§ **EXERCISE**
Reproduce every line of text in the data below without any changes, and leave the pictures out of your answer.

§ **EXTRACTED ENTRIES**

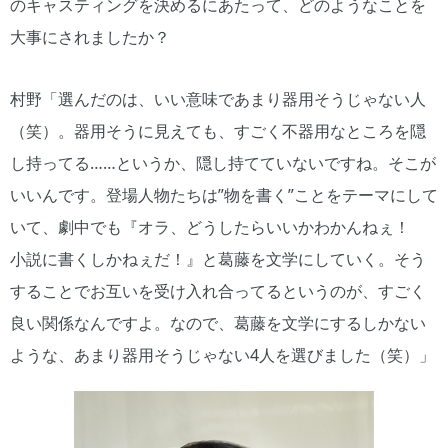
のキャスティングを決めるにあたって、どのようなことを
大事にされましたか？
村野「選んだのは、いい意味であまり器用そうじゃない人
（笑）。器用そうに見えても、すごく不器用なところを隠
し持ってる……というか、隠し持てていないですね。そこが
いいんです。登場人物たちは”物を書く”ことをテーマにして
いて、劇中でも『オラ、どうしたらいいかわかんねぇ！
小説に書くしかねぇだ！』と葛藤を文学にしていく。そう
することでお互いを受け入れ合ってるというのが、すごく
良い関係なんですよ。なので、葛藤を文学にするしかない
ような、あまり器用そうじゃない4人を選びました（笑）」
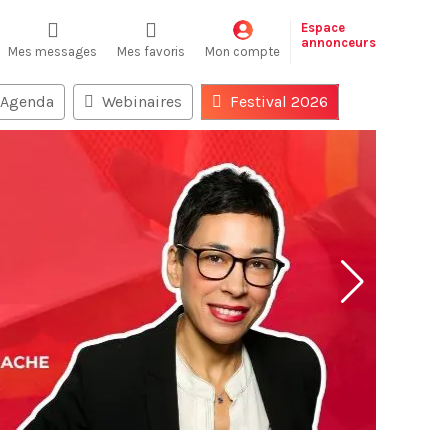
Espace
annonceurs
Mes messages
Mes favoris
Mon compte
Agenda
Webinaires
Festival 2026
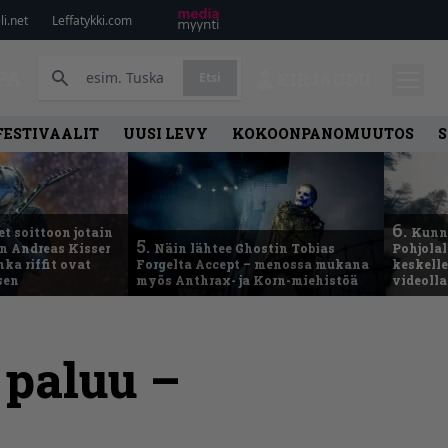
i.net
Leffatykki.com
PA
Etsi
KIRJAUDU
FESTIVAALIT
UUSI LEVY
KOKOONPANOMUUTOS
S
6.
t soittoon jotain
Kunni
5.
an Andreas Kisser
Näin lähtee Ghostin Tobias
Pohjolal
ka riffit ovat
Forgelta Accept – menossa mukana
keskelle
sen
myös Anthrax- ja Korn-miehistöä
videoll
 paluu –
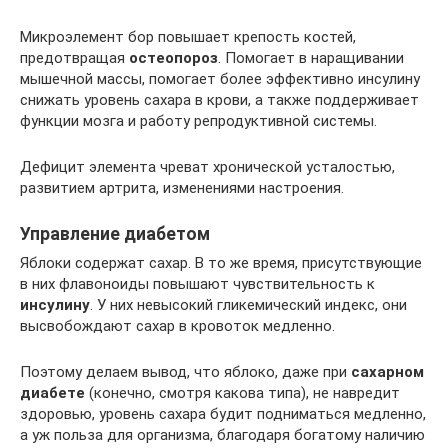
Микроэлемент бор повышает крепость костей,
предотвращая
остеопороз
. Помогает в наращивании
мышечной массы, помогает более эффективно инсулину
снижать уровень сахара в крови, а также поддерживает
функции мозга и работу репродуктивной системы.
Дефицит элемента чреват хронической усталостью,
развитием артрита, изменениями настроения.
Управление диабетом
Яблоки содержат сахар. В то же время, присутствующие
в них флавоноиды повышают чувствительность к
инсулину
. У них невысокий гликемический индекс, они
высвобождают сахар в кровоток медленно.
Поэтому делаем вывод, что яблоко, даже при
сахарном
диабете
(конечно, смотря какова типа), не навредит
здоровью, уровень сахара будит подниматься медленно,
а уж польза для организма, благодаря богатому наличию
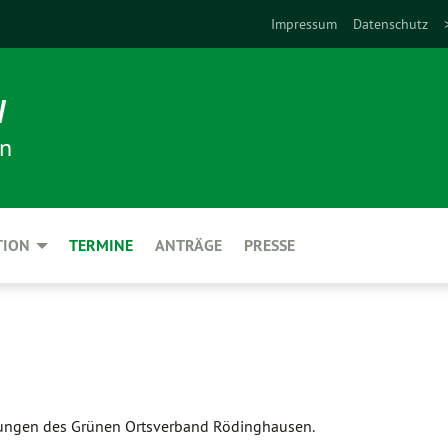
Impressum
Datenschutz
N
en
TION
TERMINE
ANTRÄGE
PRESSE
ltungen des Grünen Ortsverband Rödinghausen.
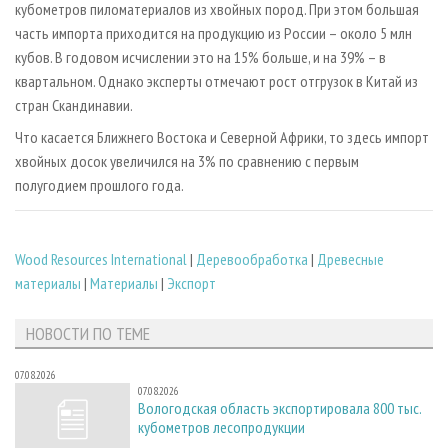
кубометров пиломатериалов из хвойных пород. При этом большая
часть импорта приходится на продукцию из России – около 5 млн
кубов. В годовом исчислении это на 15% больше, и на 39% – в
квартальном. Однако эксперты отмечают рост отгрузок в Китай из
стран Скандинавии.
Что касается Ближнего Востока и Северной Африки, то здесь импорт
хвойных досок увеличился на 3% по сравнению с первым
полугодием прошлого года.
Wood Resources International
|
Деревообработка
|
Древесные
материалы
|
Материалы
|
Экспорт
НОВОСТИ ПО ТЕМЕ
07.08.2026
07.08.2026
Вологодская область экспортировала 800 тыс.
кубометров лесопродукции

§ **ANSWER SPACE**
のキャスティングを決めるにあたって、どのようなことを
大事にされましたか？
村野「選んだのは、いい意味であまり器用そうじゃない人
（笑）。器用そうに見えても、すごく不器用なところを隠
し持ってる……というか、隠し持てていないですね。そこが
いいんです。登場人物たちは”物を書く”ことをテーマにして
いて、劇中でも『オラ、どうしたらいいかわかんねぇ！
小説に書くしかねぇだ！』と葛藤を文学にしていく。そう
することでお互いを受け入れ合ってるというのが、すごく
良い関係なんですよ。なので、葛藤を文学にするしかない
ような、あまり器用そうじゃない4人を選びました（笑）」
Espace
annonceurs
Mes messages
Mes favoris
Mon compte
Agenda
Webinaires
Festival 2026
i.net
Leffatykki.com
PA
Etsi
KIRJAUDU
FESTIVAALIT
UUSI LEVY
KOKOONPANOMUUTOS
S
6.
t soittoon jotain
Kunni
5.
an Andreas Kisser
Näin lähtee Ghostin Tobias
Pohjolal
ka riffit ovat
Forgelta Accept – menossa mukana
keskelle
sen
myös Anthrax- ja Korn-miehistöä
videoll
 paluu –
Микроэлемент бор повышает крепость костей,
предотвращая
остеопороз
. Помогает в наращивании
мышечной массы, помогает более эффективно инсулину
снижать уровень сахара в крови, а также поддерживает
функции мозга и работу репродуктивной системы.
Дефицит элемента чреват хронической усталостью,
развитием артрита, изменениями настроения.
Управление диабетом
Яблоки содержат сахар. В то же время, присутствующие
в них флавоноиды повышают чувствительность к
инсулину
. У них невысокий гликемический индекс, они
высвобождают сахар в кровоток медленно.
Поэтому делаем вывод, что яблоко, даже при
сахарном
диабете
(конечно, смотря какова типа), не навредит
здоровью, уровень сахара будит подниматься медленно,
а уж польза для организма, благодаря богатому наличию
Impressum
Datenschutz
N
en
TION
TERMINE
ANTRÄGE
PRESSE
ltungen des Grünen Ortsverband Rödinghausen.
кубометров пиломатериалов из хвойных пород. При этом большая
часть импорта приходится на продукцию из России – около 5 млн
кубов. В годовом исчислении это на 15% больше, и на 39% – в
квартальном. Однако эксперты отмечают рост отгрузок в Китай из
стран Скандинавии.
Что касается Ближнего Востока и Северной Африки, то здесь импорт
хвойных досок увеличился на 3% по сравнению с первым
полугодием прошлого года.
Wood Resources International
|
Деревообработка
|
Древесные
материалы
|
Материалы
|
Экспорт
НОВОСТИ ПО ТЕМЕ
07.08.2026
07.08.2026
Вологодская область экспортировала 800 тыс.
кубометров лесопродукции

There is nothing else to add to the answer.